The hands of an Indian woman, with sparkly nails on, dunks a biscuit into chai in a green carrier.

“Our real competition is the burger joint down the street, is the pizza place down the street,” says Nish Jhaveri. “That’s the comfort food, the food everyone knows, the takeout place. That approachability, with me knowing both the [Indian and Southern California] cultures, being able to assimilate what our message is, that’s important to us.”

For now, the Jhaveris and Merchant have been bridging any cultural or culinary divides from their small corner kitchen inside Poet Gardens, serving food on weekends and those regional specials by preorder. The latter, part of what the team is calling the Golden Quadrangle Series, features everything from soups formerly reserved for royals to the Goan pork dish sorpotel, an intensive and aromatic curry that can take days to prepare.

It’s all a way to meet the faces they plan to feed once the proper Imli opens up later this year, and to make connections over the food they love. “The food empowers us to show people who we really are,” says Merchant, who has been using his Instagram page to show off his regional cooking skills and to support the ongoing Indian public health crisis during the coronavirus pandemic. “We’re already building an audience.”

Now all that’s left to do is get Imli to the finish line, though that feels easier said than done after so many years of waiting, trying, hoping.

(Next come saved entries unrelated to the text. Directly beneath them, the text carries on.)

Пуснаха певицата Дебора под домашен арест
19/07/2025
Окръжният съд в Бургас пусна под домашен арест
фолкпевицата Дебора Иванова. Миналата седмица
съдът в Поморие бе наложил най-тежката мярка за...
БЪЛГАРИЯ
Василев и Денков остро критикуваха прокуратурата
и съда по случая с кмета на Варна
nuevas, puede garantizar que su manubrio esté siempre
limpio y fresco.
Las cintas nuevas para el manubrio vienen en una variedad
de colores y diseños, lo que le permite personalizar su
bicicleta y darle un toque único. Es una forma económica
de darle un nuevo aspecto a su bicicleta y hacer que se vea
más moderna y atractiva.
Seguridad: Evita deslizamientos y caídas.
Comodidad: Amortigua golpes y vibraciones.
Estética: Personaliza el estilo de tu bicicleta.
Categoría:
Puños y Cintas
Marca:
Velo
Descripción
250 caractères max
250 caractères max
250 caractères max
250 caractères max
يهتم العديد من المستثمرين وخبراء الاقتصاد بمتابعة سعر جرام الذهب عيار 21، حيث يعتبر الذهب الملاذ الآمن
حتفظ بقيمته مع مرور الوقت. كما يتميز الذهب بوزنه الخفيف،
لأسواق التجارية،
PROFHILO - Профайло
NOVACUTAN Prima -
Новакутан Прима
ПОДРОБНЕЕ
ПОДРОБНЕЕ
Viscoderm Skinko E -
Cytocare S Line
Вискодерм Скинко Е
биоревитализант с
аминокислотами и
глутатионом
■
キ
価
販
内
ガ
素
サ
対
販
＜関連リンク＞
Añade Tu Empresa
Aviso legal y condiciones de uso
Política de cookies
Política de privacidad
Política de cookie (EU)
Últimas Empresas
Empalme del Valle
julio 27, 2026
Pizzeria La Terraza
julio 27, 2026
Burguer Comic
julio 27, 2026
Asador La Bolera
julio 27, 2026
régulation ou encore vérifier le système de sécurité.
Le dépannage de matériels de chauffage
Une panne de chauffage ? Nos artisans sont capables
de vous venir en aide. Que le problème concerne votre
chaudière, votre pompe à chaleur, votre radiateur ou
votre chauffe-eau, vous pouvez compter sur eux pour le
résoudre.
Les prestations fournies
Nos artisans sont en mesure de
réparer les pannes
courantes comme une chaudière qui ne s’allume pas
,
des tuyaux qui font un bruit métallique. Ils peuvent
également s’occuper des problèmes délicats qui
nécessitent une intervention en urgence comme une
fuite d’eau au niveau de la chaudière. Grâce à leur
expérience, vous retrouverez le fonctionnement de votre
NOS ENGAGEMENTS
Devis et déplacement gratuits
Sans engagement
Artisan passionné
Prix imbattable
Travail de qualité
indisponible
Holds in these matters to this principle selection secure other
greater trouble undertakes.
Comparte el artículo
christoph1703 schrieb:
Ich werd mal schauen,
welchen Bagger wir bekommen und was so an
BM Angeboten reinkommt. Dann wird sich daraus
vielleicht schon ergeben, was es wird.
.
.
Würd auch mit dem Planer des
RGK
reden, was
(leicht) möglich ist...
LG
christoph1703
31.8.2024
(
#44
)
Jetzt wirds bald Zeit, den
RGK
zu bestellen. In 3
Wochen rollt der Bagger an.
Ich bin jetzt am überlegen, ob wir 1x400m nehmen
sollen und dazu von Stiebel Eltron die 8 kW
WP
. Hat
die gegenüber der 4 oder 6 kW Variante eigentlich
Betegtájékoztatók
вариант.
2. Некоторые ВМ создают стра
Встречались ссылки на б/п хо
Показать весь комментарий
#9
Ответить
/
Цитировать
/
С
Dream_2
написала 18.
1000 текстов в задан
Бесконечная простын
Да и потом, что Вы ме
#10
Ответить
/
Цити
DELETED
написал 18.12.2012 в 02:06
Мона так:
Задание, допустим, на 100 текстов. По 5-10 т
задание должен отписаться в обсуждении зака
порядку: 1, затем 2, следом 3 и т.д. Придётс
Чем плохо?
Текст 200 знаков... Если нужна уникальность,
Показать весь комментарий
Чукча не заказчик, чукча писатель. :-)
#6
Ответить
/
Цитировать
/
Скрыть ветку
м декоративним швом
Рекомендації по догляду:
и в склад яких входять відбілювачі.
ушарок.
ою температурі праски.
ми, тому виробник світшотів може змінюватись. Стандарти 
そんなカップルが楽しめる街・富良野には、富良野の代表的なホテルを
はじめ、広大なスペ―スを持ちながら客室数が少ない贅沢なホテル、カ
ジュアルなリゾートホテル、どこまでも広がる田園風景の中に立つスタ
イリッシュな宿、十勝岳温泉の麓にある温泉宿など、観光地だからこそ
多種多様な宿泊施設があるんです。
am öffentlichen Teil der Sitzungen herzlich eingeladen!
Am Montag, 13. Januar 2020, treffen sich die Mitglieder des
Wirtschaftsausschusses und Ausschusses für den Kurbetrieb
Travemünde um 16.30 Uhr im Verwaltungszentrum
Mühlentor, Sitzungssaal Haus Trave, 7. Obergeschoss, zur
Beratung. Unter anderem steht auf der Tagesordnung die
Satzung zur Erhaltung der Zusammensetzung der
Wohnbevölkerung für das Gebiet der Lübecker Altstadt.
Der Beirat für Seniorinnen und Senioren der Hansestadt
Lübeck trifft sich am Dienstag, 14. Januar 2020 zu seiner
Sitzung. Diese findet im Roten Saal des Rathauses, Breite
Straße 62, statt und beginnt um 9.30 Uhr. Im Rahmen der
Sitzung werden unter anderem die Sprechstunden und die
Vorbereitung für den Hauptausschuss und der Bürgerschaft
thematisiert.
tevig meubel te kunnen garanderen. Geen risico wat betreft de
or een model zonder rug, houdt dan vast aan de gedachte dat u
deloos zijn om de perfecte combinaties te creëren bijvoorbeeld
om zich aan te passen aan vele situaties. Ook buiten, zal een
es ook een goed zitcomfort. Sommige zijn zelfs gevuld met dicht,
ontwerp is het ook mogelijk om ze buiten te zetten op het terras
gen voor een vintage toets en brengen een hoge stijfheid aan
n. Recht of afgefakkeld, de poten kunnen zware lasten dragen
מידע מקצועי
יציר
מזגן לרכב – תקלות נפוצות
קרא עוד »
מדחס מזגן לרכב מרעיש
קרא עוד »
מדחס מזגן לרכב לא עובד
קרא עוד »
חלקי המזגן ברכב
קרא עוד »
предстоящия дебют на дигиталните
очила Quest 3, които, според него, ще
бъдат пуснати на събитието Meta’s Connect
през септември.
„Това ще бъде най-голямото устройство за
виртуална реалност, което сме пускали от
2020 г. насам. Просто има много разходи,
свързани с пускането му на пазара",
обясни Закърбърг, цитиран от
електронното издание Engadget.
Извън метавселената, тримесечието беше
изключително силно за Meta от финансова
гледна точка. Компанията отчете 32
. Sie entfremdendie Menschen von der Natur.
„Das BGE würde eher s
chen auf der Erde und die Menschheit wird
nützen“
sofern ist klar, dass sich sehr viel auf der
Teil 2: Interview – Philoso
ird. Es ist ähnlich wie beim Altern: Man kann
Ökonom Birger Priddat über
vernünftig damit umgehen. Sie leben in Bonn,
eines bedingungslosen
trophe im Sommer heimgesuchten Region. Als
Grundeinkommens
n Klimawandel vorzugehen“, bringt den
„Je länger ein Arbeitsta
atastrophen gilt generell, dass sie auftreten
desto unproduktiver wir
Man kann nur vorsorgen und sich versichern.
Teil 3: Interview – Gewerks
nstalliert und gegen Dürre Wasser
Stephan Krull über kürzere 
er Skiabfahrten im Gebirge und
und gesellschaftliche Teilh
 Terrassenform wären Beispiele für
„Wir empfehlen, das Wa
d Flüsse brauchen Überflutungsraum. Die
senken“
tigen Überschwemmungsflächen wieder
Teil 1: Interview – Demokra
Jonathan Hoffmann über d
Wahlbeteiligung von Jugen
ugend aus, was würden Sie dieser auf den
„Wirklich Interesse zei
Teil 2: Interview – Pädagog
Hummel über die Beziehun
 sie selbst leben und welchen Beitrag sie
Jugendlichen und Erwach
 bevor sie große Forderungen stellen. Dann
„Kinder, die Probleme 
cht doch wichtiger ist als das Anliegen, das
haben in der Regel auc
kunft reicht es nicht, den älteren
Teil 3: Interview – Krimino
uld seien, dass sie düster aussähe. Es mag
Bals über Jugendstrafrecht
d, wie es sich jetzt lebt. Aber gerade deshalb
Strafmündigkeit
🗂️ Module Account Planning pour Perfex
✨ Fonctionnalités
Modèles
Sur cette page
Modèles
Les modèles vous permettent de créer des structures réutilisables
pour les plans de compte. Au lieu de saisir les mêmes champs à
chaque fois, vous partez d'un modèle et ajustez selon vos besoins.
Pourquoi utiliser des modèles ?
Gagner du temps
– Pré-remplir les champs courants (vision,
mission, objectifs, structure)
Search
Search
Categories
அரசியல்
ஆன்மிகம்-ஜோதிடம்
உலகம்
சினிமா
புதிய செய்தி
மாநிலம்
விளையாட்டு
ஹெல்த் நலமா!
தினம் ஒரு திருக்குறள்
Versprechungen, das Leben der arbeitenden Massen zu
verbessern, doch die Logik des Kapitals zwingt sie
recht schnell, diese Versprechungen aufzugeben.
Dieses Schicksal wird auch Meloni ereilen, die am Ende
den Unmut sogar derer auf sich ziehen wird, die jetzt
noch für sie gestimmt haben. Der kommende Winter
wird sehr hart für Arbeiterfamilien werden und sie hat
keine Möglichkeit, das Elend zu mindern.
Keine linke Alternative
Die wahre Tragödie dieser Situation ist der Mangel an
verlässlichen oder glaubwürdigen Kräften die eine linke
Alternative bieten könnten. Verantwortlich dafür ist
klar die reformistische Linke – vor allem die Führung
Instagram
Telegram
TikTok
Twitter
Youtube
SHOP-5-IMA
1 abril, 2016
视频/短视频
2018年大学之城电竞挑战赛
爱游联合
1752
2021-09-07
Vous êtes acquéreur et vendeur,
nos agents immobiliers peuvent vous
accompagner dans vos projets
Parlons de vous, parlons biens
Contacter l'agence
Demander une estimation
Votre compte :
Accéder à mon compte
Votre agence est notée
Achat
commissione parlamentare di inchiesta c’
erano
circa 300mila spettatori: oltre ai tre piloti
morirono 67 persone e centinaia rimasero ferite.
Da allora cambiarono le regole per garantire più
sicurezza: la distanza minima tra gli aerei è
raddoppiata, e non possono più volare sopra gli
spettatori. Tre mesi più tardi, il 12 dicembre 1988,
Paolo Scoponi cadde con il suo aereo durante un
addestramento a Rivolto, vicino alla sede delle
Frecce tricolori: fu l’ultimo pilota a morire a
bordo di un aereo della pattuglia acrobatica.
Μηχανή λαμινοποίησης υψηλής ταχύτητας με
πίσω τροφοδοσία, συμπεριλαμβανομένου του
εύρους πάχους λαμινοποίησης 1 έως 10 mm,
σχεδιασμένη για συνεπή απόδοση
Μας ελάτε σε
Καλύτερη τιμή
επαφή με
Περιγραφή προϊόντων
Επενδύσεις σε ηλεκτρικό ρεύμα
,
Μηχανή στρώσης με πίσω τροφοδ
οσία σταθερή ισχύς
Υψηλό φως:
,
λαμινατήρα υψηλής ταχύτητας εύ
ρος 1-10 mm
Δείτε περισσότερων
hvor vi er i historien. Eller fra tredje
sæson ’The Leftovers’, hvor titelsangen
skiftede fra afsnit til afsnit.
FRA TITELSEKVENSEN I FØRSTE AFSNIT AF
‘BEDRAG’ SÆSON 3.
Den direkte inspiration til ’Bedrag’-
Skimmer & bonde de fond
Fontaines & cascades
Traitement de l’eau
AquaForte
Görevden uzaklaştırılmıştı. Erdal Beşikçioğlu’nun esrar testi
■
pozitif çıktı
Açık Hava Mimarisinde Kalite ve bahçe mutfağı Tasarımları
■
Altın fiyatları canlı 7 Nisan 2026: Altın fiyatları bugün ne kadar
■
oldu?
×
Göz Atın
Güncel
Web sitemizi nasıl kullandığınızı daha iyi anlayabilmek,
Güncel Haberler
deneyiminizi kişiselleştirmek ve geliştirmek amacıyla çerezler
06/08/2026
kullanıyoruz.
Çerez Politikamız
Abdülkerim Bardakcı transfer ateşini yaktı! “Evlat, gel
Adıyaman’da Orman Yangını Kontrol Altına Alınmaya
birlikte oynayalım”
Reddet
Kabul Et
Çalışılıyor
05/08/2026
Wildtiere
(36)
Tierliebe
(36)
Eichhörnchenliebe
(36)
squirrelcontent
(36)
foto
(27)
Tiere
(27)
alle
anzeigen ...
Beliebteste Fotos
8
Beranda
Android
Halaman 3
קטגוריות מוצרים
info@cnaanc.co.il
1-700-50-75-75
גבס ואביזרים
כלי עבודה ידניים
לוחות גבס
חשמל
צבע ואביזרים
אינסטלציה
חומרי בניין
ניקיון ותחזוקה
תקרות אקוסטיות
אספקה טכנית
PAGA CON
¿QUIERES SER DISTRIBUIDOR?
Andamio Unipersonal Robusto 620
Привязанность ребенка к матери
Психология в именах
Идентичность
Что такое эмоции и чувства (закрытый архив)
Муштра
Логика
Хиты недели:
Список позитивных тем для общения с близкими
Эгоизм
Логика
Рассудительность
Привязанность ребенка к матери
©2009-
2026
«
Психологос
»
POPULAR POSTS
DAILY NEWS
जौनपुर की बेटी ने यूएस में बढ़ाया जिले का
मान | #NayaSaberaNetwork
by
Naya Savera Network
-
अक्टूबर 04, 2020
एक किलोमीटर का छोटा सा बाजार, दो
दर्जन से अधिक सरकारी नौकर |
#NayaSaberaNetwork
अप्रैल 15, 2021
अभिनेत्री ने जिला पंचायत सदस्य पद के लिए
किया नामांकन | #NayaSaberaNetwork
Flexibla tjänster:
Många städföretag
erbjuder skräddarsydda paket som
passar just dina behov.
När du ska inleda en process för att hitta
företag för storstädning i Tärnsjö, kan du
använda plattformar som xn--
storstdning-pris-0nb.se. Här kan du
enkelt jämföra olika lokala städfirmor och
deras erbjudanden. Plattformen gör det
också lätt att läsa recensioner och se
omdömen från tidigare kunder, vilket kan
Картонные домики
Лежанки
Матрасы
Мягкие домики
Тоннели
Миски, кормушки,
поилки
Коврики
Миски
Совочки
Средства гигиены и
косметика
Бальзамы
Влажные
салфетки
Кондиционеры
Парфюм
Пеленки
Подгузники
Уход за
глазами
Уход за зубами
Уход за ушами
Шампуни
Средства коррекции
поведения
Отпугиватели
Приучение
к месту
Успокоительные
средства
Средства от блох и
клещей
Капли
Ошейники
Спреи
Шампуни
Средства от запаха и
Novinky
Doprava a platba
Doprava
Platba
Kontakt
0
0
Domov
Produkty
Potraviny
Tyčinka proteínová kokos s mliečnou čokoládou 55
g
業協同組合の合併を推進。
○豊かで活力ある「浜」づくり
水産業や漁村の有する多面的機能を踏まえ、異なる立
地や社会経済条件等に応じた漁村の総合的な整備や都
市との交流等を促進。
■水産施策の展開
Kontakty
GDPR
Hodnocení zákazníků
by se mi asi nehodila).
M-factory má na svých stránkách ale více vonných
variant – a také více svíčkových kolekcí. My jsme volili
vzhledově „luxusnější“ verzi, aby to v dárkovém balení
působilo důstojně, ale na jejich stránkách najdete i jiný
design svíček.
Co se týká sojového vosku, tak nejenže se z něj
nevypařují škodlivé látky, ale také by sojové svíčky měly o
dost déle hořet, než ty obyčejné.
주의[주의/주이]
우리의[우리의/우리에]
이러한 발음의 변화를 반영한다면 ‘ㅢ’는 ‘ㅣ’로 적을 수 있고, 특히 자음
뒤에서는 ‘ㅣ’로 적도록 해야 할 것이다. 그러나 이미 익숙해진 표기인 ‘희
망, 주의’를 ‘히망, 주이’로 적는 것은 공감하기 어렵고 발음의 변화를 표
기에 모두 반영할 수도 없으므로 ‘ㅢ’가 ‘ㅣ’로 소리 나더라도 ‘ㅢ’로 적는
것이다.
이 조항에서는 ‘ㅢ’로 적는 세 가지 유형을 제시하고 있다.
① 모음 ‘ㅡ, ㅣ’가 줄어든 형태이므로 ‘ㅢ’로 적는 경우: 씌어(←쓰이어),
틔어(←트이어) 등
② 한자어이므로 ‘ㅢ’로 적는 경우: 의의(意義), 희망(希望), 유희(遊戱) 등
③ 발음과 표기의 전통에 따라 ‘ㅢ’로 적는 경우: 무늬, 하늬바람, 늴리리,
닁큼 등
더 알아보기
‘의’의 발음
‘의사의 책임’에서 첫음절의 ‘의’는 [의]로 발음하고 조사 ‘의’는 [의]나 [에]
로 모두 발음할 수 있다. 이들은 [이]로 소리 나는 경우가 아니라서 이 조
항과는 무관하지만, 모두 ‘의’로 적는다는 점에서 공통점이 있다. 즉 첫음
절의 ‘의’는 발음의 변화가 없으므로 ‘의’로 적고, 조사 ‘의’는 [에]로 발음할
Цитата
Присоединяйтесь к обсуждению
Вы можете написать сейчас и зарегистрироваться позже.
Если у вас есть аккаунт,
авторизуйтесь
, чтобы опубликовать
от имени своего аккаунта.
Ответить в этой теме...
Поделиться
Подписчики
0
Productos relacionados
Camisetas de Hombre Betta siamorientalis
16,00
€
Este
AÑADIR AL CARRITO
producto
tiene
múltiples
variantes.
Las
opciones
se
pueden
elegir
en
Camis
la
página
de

The plan is to open in just a few months, and the excitement to cross into a new phase is, for each of them, palpable.

“We’ve gone through so many transitions, and had to adapt, to adjust, to pivot,” says Nish. “Ultimately, it’s been a blessing because it’s allowed us to craft the most ideal concept that we’ve wanted to have for our Indian food. Now seeing it come to fruition, it’s just amazing. The weight of the world is being lifted off your shoulders, but at the same time you worry. You have anxiety, all these mixed emotions.”

“Soon we’ll have an open restaurant,” adds Jhaveri with a laugh, pointing out all of the existing issues — long hours, low margins, trouble finding staff — that come with even successful restaurant ventures. “Be careful what you wish for!”